Even the New York Times gets it…. Sort of. In reporting on Bobby Jindal’s extraordinary victory — garnering 53 percent in a field of 11 gubernatorial candidates — in Lousiana yesterday, Adam Nossiter wrote:

Mr. Jindal, with his decisive victory on Saturday, appears to have overcome a significant racial hurdle that blocked him in 2003, according to analysts: race-based opposition in the deeply conservative northern and eastern parishes of Louisiana that once supported the Ku Klux Klan leader David Duke.

Wow, what a turn-around! In just four years, all those racist, conservative white Lousianans decided they weren’t as prejudiced against dark-skinned people as the New York Times thought they were.

By contrast, The Washington Post, finding little of interest in the fact that a culturally conservative, Southern state like Louisiana could elect the dark-complected Jindal, an ethnic Indian, buried the story on page A-8. The Post article stressed Jindal’s reputation for competence and wonkery.

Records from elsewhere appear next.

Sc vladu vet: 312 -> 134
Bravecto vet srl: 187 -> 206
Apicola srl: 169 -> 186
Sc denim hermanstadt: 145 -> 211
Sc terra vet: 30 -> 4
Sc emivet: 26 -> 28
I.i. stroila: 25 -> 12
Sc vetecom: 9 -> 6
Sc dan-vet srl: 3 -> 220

Why bring this up on Bacon’s Rebellion, a blog about Virginia? Because it’s a recurring theme in the comments sections that the cultural conservatives opposed to uncontrolled illegal immigration into Virginia must be motivated by xenophobia and/or “prejudice against brown-skinned people.”

Let us hope that Bobby Jindal’s impressive victory will encourage defenders of illegal immigration to reconsider this offensive meme.